Und was Lothario betrifft, so rief ihn sein Geschäft nach Le Havre, es stand ihm nicht frei, nicht zu gehen, und er hatte gut daran getan, zu gehen. Die Straße nach Le Havre führte nicht durch Enghien.
Julius hatte sich das alles aus dem Kopf schlagen können, aber es war ihm nicht geheuer.
Um zwei Uhr war Frederica noch nicht angekommen.
Um drei Uhr konnte Julius es nicht mehr aushalten.
Er ließ den Wagen anspannen, um nach Enghien zu fahren und zu sehen, was es dort gibt.
Aber ein Gedanke hielt ihn auf. Wenn er selbst dorthin fuhr, riskierte er, die Wege von Frederique zu kreuzen, sie nicht zu sehen und in Enghien anzukommen, gerade als sie in Paris ankam. Außerdem nahm Frederique nicht immer den gleichen Weg, um zu kommen.
Der sicherste Weg, sie nicht zu verpassen, war daher, zu bleiben und jemanden zu schicken.
Julius schickte seinen vertrauten Diener, genannt Daniel, mit dem Befehl, die Pferde anzutreiben und vor zwei Uhr zurück zu sein.
Es war etwa eine Stunde vergangen, seit der Diener gegangen war, als Samuel eintrat, ruhig und lächelnd.
Er bemerkte zuerst Julius' besorgten Gesichtsausdruck.
"Was ist denn los?", fragte er ihn.
Julius erzählte ihm von Fredericas unerklärlicher Verzögerung.
"Bist du deshalb so verärgert darüber? Ich bin nicht überrascht über die Wirkung, die ernstere Dinge auf Dich haben. Keine Sorge, Frederica wird von Kopfschmerzen aufgehalten worden sein, von einem Kleid zum Anprobieren, von nichts. Willst Du jetzt nicht von einem jungen Mädchen, das vor dem Spiegel vorbeigegangen ist und vergessen hat, sich zu betrachten, militärische Genauigkeit verlangen? Was für eine Sache, über die man sich Sorgen machen muss! Sie würden mich zum Lachen bringen, wenn ich die Zeit hätte! Abgesehen davon, geht es Dir gut? In diesem Fall, auf Wiedersehen".

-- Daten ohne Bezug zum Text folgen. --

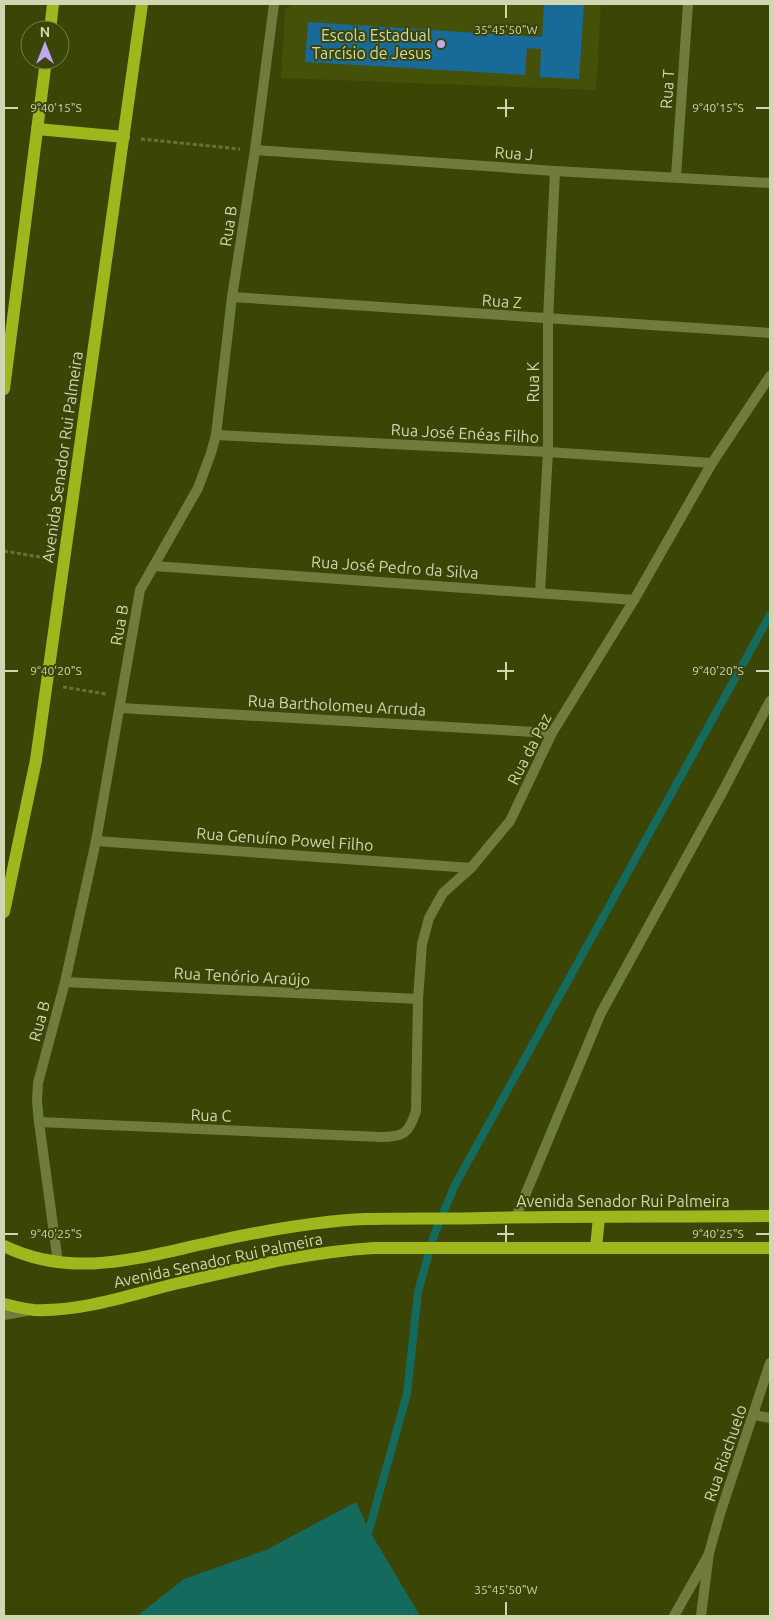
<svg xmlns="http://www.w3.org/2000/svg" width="774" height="1620" font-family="Ubuntu,sans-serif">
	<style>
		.built { fill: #455008 }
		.water { fill: #146a5c }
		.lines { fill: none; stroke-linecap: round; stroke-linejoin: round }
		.stream { stroke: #146a5c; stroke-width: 8 }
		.building { fill: #186b98 }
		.path { stroke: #67713a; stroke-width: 3; stroke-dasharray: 4 2.5; stroke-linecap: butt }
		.service { stroke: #707c3e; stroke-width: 10 }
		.minor { stroke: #707c3e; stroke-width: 10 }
		.tertiary { stroke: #707c3e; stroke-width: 10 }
		.primary { stroke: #9fb61d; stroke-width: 12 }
		.ticks { fill: none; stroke: #ced7b1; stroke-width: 2 }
		.poi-dot { fill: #c0a8f3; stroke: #3b4506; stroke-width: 2 }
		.labels { text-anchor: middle; stroke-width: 4; stroke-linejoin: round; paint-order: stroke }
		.poi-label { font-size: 16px; fill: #ced7b1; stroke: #3b4506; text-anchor: end }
		.street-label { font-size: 16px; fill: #ced7b1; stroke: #3b4506 }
		.ticks-label { font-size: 12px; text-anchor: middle; fill: #ced7b1; stroke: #3b4506; stroke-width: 4; stroke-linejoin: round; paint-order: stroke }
	</style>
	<rect width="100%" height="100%" fill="#3b4506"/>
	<polygon class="built" points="293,4 601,4 596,90 281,78 285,10"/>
	<polygon class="water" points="356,1502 369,1530 420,1616 137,1616 184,1579 266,1550"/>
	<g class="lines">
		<polyline class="stream" points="369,1530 407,1394 418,1292 434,1235 455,1185 770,615"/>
	</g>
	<polygon class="building" points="544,4 584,4 579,79 540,77 541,49 527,48 525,75 305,62 308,22 542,37"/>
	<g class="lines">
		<g class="path">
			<polyline points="141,139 240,149"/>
			<polyline points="4,551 46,558"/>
			<polyline points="63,687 106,694"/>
		</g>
		<polyline class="service" points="540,593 548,452 548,319 555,171"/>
		<g class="minor">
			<polyline points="255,150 555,171 770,183"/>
			<polyline points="676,176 688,4"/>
			<polyline points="232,297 770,333"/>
			<polyline points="216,435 548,452 712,463"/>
			<polyline points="154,566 634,600"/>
			<polyline points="120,708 552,733"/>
			<polyline points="96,841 471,868"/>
			<polyline points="65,982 418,999"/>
			<path d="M39,1122L381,1137C404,1137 409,1133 416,1111L418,999L422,944L429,918L443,893L471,868L510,821L552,733L634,600L712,463L770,376"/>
			<polyline points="516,1217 601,1013 723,791 770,701"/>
			<polyline points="58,1263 39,1122 37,1101 38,1083 65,982 96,841 140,590 198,488 211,453 216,435 232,297 255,150 274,4"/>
			<polyline points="4,1315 27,1311"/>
			<polyline points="754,1415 770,1418"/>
			<polyline points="674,1616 709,1554"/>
		</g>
		<polyline class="tertiary" points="701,1616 709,1553 720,1514 770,1363"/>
		<g class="primary">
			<polyline points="50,30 53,4"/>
			<polyline points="37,129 124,137"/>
			<polyline points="4,389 46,60"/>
			<polyline points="4,912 36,760 142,4"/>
			<path d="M4,1246C74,1280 141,1257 212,1242C262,1231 315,1221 366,1219C406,1218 446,1219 486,1218C581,1216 676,1217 770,1216"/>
			<polyline points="596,1248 599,1217"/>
			<path d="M4,1304C13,1306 24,1309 34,1310C83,1312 132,1294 179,1283C244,1268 307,1252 374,1248H770"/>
		</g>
	</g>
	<path class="ticks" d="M506,5V18M506,99V117M5,108H18M497,108H514M756,108H769M506,662V680M5,671H18M497,671H514M756,671H769M506,1225V1242M5,1234H18M497,1234H514M756,1234H769M506,1602V1615"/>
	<circle class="poi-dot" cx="441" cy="44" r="5"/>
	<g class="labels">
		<g class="poi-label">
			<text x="431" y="41">Escola Estadual<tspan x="431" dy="18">Tarcísio de Jesus</tspan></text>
		</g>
		<g class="street-label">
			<text transform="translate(667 89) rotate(-86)" y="6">Rua T</text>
			<text transform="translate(514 153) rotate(4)" y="6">Rua J</text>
			<text transform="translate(228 226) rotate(-81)" y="6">Rua B</text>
			<text transform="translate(502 301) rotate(4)" y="6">Rua Z</text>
			<text transform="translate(533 382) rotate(-90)" y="6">Rua K</text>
			<text transform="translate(465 433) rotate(3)" y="6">Rua José Enéas Filho</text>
			<text transform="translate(62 457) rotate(-82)" y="6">Avenida Senador Rui Palmeira</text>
			<text transform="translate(395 567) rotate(4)" y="6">Rua José Pedro da Silva</text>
			<text transform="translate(119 625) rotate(-80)" y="6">Rua B</text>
			<text transform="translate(337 705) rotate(3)" y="6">Rua Bartholomeu Arruda</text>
			<text transform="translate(529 749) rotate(-63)" y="6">Rua da Paz</text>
			<text transform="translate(285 839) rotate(4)" y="6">Rua Genuíno Powel Filho</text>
			<text transform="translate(242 976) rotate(3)" y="6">Rua Tenório Araújo</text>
			<text transform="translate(39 1021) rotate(-75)" y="6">Rua B</text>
			<text transform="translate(211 1115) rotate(2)" y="6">Rua C</text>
			<text x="623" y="1207">Avenida Senador Rui Palmeira</text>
			<text transform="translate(218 1260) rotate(-12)" y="6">Avenida Senador Rui Palmeira</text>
			<text transform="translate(725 1453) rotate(-71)" y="6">Rua Riachuelo</text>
		</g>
	</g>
	<g class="ticks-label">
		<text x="506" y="34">35°45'50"W</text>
		<text x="56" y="112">9°40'15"S</text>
		<text x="718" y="112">9°40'15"S</text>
		<text x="56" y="675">9°40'20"S</text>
		<text x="718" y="675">9°40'20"S</text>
		<text x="56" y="1238">9°40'25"S</text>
		<text x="718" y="1238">9°40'25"S</text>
		<text x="506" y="1594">35°45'50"W</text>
	</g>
	<rect width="774" height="1620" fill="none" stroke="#ced7b1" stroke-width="10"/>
	<g transform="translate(45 45)"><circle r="24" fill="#3b4506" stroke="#767f4a"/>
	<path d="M0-4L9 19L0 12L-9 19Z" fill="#c0a8f3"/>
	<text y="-8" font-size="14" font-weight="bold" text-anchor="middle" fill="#ced7b1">N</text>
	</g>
</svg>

"Verlässt du mich?", sagte Julius, der gerne jemanden gehabt hätte, der ihm Gesellschaft leistete und ihn während der Stunde der Ungeduld, die er töten musste, beschäftigte.

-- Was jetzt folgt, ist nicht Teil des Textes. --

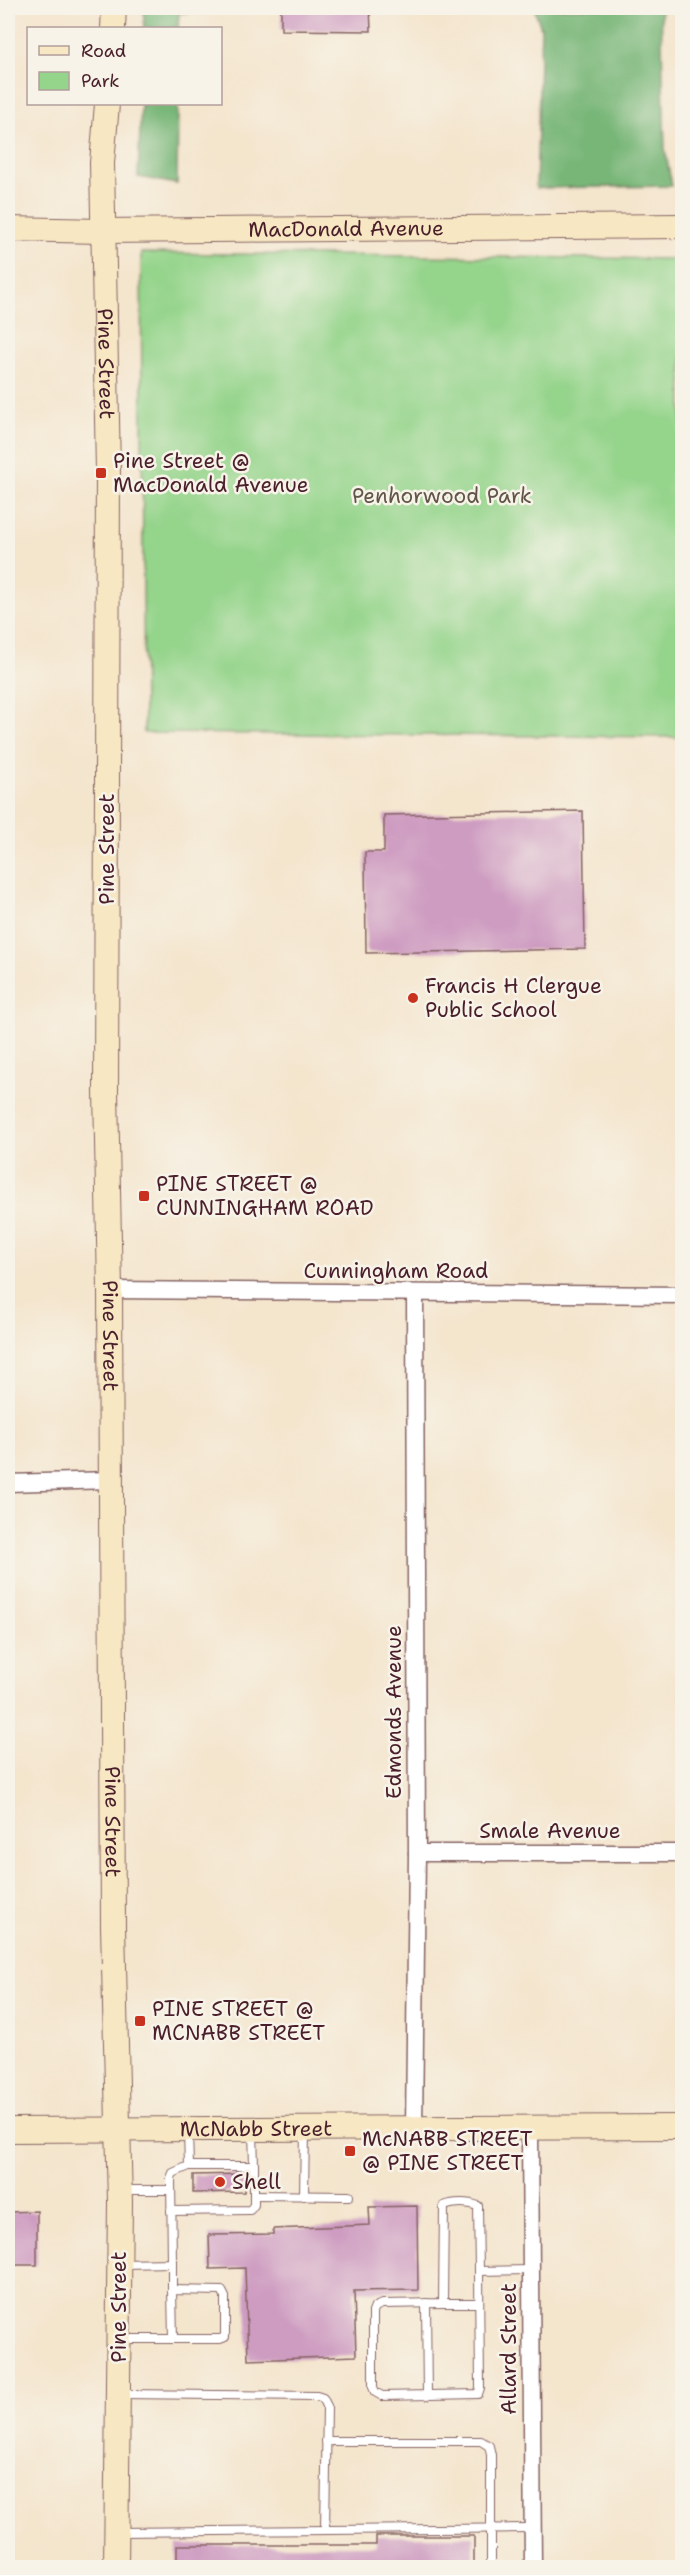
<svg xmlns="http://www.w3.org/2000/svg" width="690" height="2575" viewBox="0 0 690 2575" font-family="'Shantell Sans',sans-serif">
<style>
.green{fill:#94d48b;stroke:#6f7a5b;stroke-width:1.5}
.forest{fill:#77b677;stroke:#606a51;stroke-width:1.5}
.building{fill:#ce9bc1}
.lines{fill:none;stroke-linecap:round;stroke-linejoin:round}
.lane-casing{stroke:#866464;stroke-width:10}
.street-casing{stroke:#866464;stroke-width:19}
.secondary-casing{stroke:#866464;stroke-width:26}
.lane{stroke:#fff;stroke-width:8}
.street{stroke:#fff;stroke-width:16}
.secondary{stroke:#f7e8c3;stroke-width:24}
.poi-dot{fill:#c8321e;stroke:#f7f3e8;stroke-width:2}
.labels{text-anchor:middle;stroke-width:5;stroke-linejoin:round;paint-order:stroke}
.street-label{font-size:21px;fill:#4a1f2b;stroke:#f7f3e8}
.poi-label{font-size:21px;fill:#4a1f2b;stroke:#f7f3e8;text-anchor:start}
.park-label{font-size:21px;fill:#605548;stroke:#f7f3e8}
</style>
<rect width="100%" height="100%" fill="#f7f3e8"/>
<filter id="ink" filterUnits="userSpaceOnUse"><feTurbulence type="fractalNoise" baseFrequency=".0167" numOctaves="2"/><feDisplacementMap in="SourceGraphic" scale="12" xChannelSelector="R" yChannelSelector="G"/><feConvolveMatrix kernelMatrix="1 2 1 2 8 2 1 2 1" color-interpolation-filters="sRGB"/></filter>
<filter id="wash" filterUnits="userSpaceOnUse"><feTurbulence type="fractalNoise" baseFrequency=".008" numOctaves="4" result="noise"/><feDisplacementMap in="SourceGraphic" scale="24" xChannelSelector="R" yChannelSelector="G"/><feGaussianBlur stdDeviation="1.35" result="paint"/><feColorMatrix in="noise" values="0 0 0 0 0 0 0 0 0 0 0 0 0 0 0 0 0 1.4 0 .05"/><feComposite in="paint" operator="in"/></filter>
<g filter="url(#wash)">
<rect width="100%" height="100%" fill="#f4e5cd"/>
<path class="green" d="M141,253L682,259V737L144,733Z"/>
<g class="forest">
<path d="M144,8H218V11L179,13L178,28H144Z"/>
<path d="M534,8H661L665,150L672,186L536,188L541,28Z"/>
<path d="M141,104H178L177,184L138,177Z"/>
</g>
<g id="blocks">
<g class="building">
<path d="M281,8H370L371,31L281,30Z"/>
<path d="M583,811L585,949L366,953L365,852H384V815Z"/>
<path d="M244,2174V2192L193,2193V2175Z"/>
<path d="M417,2206L418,2290L354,2291L356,2356L248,2360L245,2268L210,2269L209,2235L273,2234V2229L370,2225L369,2207Z"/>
<path d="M37,2211V2265H11V2212Z"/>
<path d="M376,2536H474V2568H177V2545H376Z"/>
</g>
</g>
</g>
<g filter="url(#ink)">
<use href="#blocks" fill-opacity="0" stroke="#866464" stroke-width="1.5"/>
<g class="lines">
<g class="lane-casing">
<g id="lane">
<path d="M188,2131L189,2166"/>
<path d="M121,2190H171"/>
<path d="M254,2195L349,2196"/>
<path d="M304,2196L305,2130"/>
<path d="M171,2211L250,2210L254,2205V2166"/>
<path d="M172,2263V2290"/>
<path d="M122,2264L172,2263L171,2178L173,2173L189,2166H254L253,2131"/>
<path d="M479,2271L480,2388L478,2394L382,2396L375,2392L373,2387V2312L375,2307L382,2304L443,2303L444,2206C454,2202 468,2202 478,2206L479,2271L531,2270"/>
<path d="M426,2303L427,2396"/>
<path d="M443,2303H479"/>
<path d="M122,2339H220L225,2337V2297L222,2291L172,2290L173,2339"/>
<path d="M121,2394L317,2396L323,2398L327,2406L325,2530"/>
<path d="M326,2441H481L489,2446L491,2455V2568"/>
<path d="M120,2532L533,2528"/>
</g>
</g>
<g class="street-casing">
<g id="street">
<path d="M110,1290L682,1295"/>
<path d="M8,1483L110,1480"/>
<path d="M417,1853H682"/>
<path d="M530,2129L533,2568"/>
<path d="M414,2130L417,1853L415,1294"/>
</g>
</g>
<g class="secondary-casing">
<g id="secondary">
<path d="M113,28L114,8"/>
<path id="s1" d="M107,104L102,163L108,471L106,1091L110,1290L113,1927L120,2202L116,2568"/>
<path id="s2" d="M8,229L102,231L682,226"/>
<path id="s3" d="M8,2130L682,2127"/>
</g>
</g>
<use href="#lane" class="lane"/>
<use href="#street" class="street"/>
<use href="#secondary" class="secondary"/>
</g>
</g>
<g class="poi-dot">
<rect x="95" y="467" width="12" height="12" rx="3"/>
<circle cx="413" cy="998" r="6"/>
<rect x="138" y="1190" width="12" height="12" rx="3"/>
<rect x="134" y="2015" width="12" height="12" rx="3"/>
<rect x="344" y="2145" width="12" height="12" rx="3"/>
<circle cx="220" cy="2182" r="6"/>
</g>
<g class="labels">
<g class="street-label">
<text dy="7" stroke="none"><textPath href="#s2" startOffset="338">MacDonald Avenue</textPath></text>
<text dy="7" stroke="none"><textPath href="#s1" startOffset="260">Pine Street</textPath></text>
<text transform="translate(107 849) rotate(-90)" y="7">Pine Street</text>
<text x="396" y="1278">Cunningham Road</text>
<text dy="7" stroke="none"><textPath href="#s1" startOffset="1232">Pine Street</textPath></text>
<text transform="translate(394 1712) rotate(-90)" y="7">Edmonds Avenue</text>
<text dy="7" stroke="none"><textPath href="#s1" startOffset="1718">Pine Street</textPath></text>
<text x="550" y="1838">Smale Avenue</text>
<text dy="7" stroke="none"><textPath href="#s3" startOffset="248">McNabb Street</textPath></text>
<text transform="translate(119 2307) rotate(-90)" y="7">Pine Street</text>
<text transform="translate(509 2349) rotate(-90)" y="7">Allard Street</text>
</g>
<g class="poi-label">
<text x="113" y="468">Pine Street @<tspan x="113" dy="24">MacDonald Avenue</tspan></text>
<text x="425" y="993">Francis H Clergue<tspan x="425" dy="24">Public School</tspan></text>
<text x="156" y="1191">PINE STREET @<tspan x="156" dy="24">CUNNINGHAM ROAD</tspan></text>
<text x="152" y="2016">PINE STREET @<tspan x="152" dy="24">MCNABB STREET</tspan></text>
<text x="362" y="2146">McNABB STREET<tspan x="362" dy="24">@ PINE STREET</tspan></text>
<text x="232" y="2189">Shell</text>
</g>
<g class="park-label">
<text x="442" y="503">Penhorwood Park</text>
</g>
</g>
<rect width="690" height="2575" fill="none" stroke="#f7f3e8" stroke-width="30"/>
<rect x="27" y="27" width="195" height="78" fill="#f7f3e8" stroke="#b29e9c" stroke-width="1.5"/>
<rect x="39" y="46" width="30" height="9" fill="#f7e8c3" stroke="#b29e9c" stroke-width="1.5"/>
<text x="81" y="57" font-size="18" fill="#4a1f2b">Road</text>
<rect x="39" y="72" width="30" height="18" fill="#94d48b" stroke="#b29e9c" stroke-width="1.5"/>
<text x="81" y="87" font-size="18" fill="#4a1f2b">Park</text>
</svg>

"Ja", antwortete Samuel. "Ich kam rein, um zu sehen, wie es Dir geht. Aber ich habe zu tun".
"Gehst du nicht mit mir essen?"
"Nein, ich habe ein politisches Abendessen, das ich nicht verpassen darf".
"Bleibe wenigstens, bis Frederica eintrifft".
"Ich kann nicht", sagte Samuel. Ich diniere in Maisons. Es ist viertel vor vier. Ich habe nur noch Zeit zu gehen. Es ist ein wichtiges Gespräch. Du bist nicht mehr in der Politik tätig. Wie Du willst. Aber Du gibst das Spiel im richtigen Moment auf. Was mich betrifft, so ist das alles, woran ich noch denke. Ich stecke bis zu den Ohren drin. Ich speise heute mit den Männern, die meinen, die Bewegung anzuführen, die aber, glaube mir, ihr folgen werden".
"Erzähle mir nichts mehr", unterbrach Julius.
"Interessiert dich das nicht?", fragte Samuel.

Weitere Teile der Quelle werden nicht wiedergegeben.